Through the eyes of non-Natives, the ranch “was the first to be inducted in the North Dakota Cowboy Hall of Fame.” The Sioux Peoples likewise believe it to be a sacred place; even according to the U.S. Army Corps of Engineers:
At the Cannonball Ranch, there are burials of notable Standing Rock memebers [sic] and their families including Maltida Galpin, Alma Parken, Louisa Degray Van Solen, and Charles Picotte, among whom are signatories on the Treaty of Fort Laramie. There is also an unmarked grave of Mrs. Harrison at the mouth of the Cannonball and Missouri Rivers.
The Sacred Stone Camp’s #NoDAPL movement has only enhanced the sacredness of the ranch.
Apparently Energy Transfer Partners believes the acquisition will allow it to “better access its construction sites and the pipeline, when [or, if] it is finished.” The company will surely also proclaim its newfound “private property”—as it did over and over again to the U.S. District Court in defense against an injunction sought by the Standing Rock Sioux Tribe–in hopes of stymying #NoDAPL activism.

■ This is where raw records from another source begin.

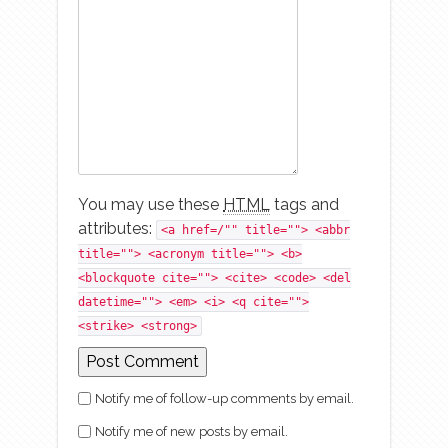
You may use these
HTML
tags and
attributes:
<a href=/"" title=""> <abbr
title=""> <acronym title=""> <b>
<blockquote cite=""> <cite> <code> <del
datetime=""> <em> <i> <q cite="">
<strike> <strong>
Notify me of follow-up comments by email.
Notify me of new posts by email.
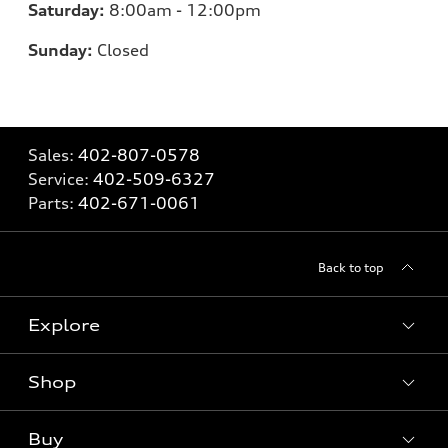
Saturday:
8
:00am - 12:00pm
Sunday:
Closed
Sales:
402-807-0578
Service:
402-509-6327
Parts:
402-671-0061
Back to top
Explore
Shop
Models
What is e-tron®
Buy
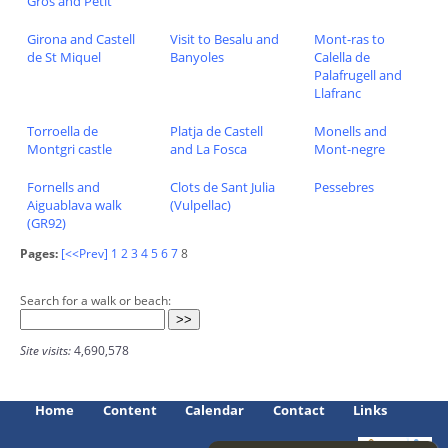
Gros and Petit
Girona and Castell
Visit to Besalu and
Mont-ras to
de St Miquel
Banyoles
Calella de
Palafrugell and
Llafranc
Torroella de
Platja de Castell
Monells and
Montgri castle
and La Fosca
Mont-negre
Fornells and
Clots de Sant Julia
Pessebres
Aiguablava walk
(Vulpellac)
(GR92)
Pages:
[<<Prev]
1
2
3
4
5
6
7
8
Search for a walk or beach:
Site visits:
4,690,578
Home
Content
Calendar
Contact
Links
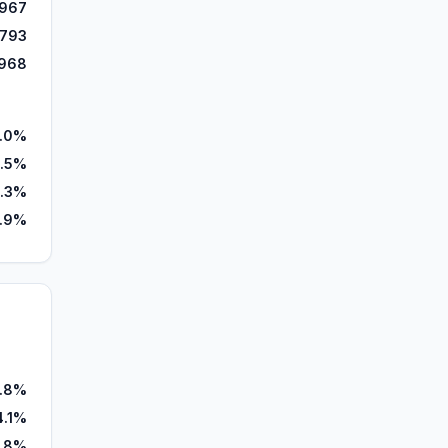
,967
,793
968
.0%
.5%
.3%
1.9%
.8%
4.1%
.8%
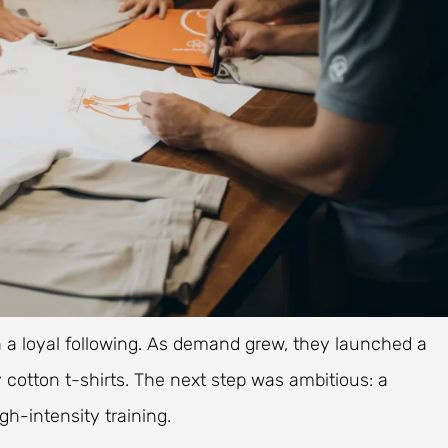
th a loyal following. As demand grew, they launched a
 cotton t-shirts. The next step was ambitious: a
igh-intensity training.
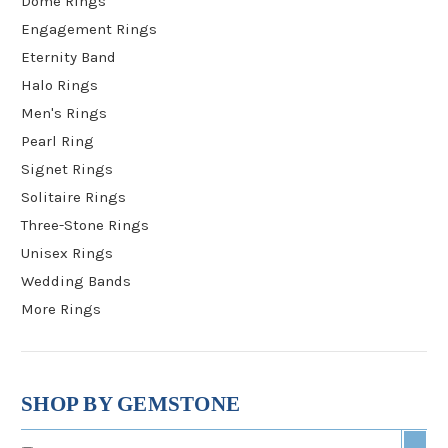
Dome Rings
Engagement Rings
Eternity Band
Halo Rings
Men's Rings
Pearl Ring
Signet Rings
Solitaire Rings
Three-Stone Rings
Unisex Rings
Wedding Bands
More Rings
SHOP BY GEMSTONE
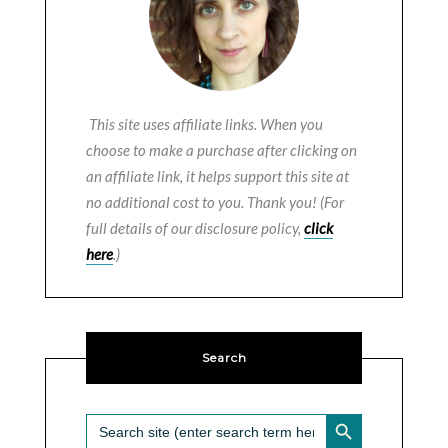
This site uses affiliate links. When you
choose to make a purchase after clicking on
an affiliate link, it helps support this site at
no additional cost to you. Thank you! (For
full details of our disclosure policy,
click
here
.)
Search
SEARCH BUTTON
Search
for:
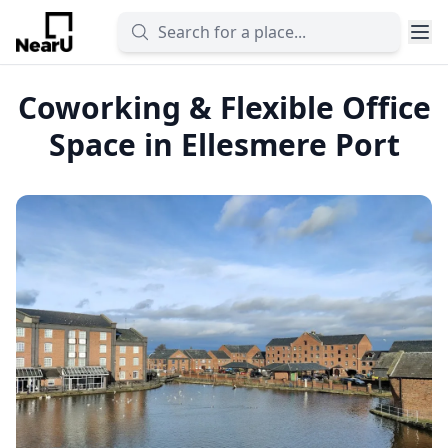
Coworking & Flexible Office
Space in Ellesmere Port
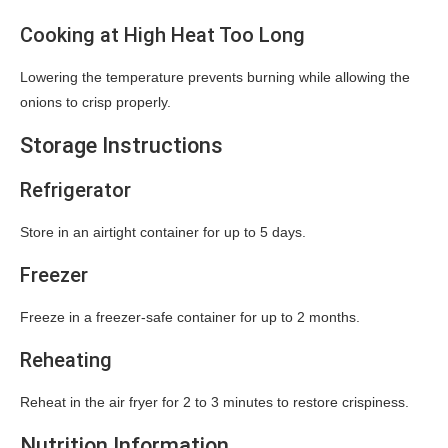
Cooking at High Heat Too Long
Lowering the temperature prevents burning while allowing the
onions to crisp properly.
Storage Instructions
Refrigerator
Store in an airtight container for up to 5 days.
Freezer
Freeze in a freezer-safe container for up to 2 months.
Reheating
Reheat in the air fryer for 2 to 3 minutes to restore crispiness.
Nutrition Information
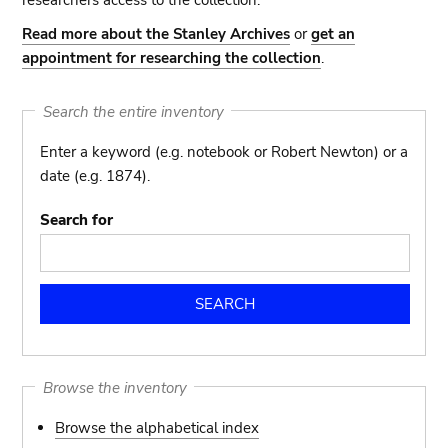
researchers access to the collection.
Read more about the Stanley Archives
or
get an
appointment for researching the collection
.
Search the entire inventory
Enter a keyword (e.g. notebook or Robert Newton) or a
date (e.g. 1874).
Search for
Browse the inventory
Browse the alphabetical index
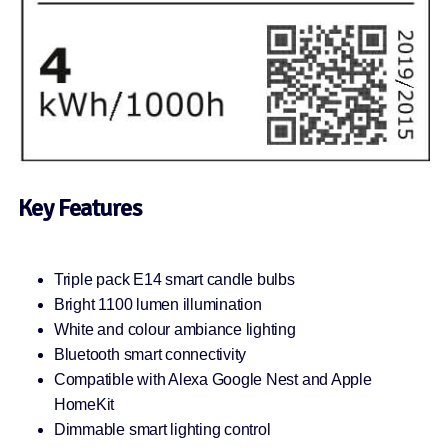
Key Features
Triple pack E14 smart candle bulbs
Bright 1100 lumen illumination
White and colour ambiance lighting
Bluetooth smart connectivity
Compatible with Alexa Google Nest and Apple
HomeKit
Dimmable smart lighting control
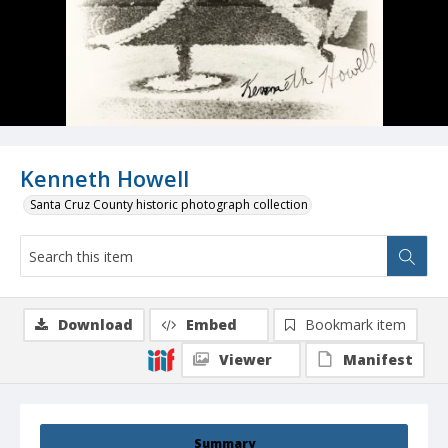
Kenneth Howell
Santa Cruz County historic photograph collection
Download
Embed
Bookmark item
Viewer
Manifest
Summary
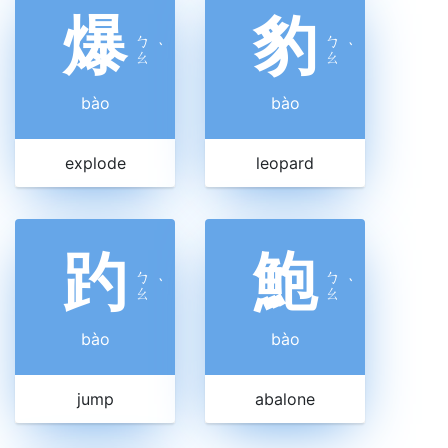
爆
豹
ㄅ
ㄅ
ˋ
ˋ
ㄠ
ㄠ
bào
bào
explode
leopard
趵
鮑
ㄅ
ㄅ
ˋ
ˋ
ㄠ
ㄠ
bào
bào
jump
abalone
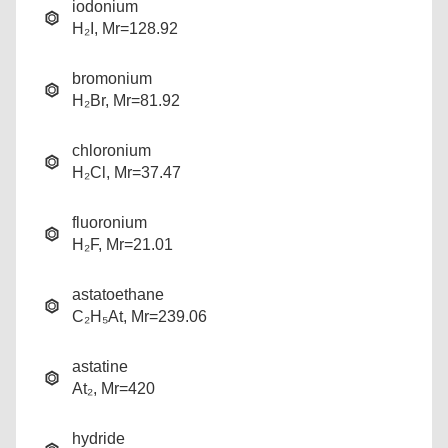
iodonium
H₂I, Mr=128.92
bromonium
H₂Br, Mr=81.92
chloronium
H₂Cl, Mr=37.47
fluoronium
H₂F, Mr=21.01
astatoethane
C₂H₅At, Mr=239.06
astatine
At₂, Mr=420
hydride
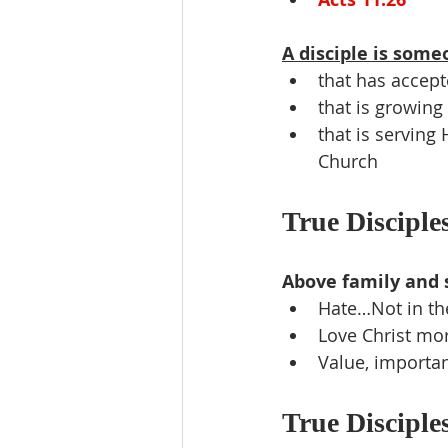
A disciple is some
that has accept
that is growing 
that is serving
Church
True Disciples
Above family and 
Hate…Not in the
Love Christ mo
Value, importan
True Disciples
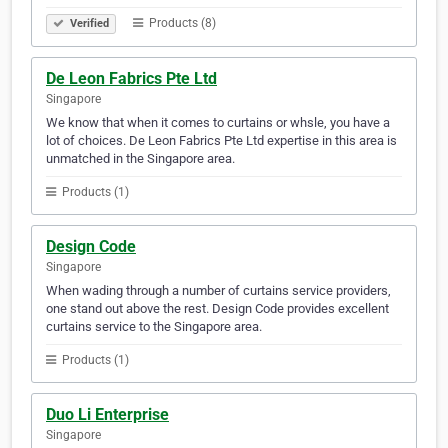
Products (8)
Verified
De Leon Fabrics Pte Ltd
Singapore
We know that when it comes to curtains or whsle, you have a
lot of choices. De Leon Fabrics Pte Ltd expertise in this area is
unmatched in the Singapore area.
Products (1)
Design Code
Singapore
When wading through a number of curtains service providers,
one stand out above the rest. Design Code provides excellent
curtains service to the Singapore area.
Products (1)
Duo Li Enterprise
Singapore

But fundamentally, as Indian Country and its allies lock arms to defeat DAPL, the company’s land grab at Cannonball does’t change much. It doesn’t change the fact that:
Any further destruction of Indian graves, cemeteries or cultural resources remains illegal under various North Dakota state laws, and Standing Rock Sioux customary laws.
The ranch remains eligible for proclamation by President Obama as a National Monument under the Antiquities Act, which would be legally unassailable. U.S. v. California, 436 U.S. 32 (1978); Cappaert v. U.S., 426 U.S. 128 (1976); Cameron v. U.S., 252 U.S. 450 (1920).
The ranch remains eligible for designation by the Obama Administration as a cultural district on the National Register of Historic Places. 36 C.F.R. 60.3(d).
The ranch remains “unceded Indian territory” reserved to the Sioux Peoples, to which reserved hunting and other usufructuary rights also attach, under the 1868 Treaty of Ft. Laramie. Minnesota v. Mille Lacs Band of Chippewa Indians, 526 U.S. 172 (1999).
Any destruction of the ranch (or any DAPL oil spill) could land Energy Transfer Partners in Standing Rock Sioux Tribal Court. Wisconsin v. EPA, 266 F.3d 741 (7th Cir. 2001) (“There is no case that expressly rejects an application of Montana to off-reservation activities that have significant effects within the reservation…”).
There are various legal strategies to protect the ranch from desecration. See “21st Century Indian Wars,” Gabe Galanda and Debora Juarez, Indian Country Today, Oct. 25, 2007; “Off-Reservation Cultural Property Protection,” Sharon Haensly, Indian Country Today, Nov. 1, 2017.
So to Energy Transfer Partners I say: Caveat emptor.
Gabriel S. Galanda is the managing lawyer of Galanda Broadman, PLLC, in Seattle. Gabe is a descendant of the Nomlaki and Concow Tribes, belonging to the Round Valley Indian Tribes of Northern California.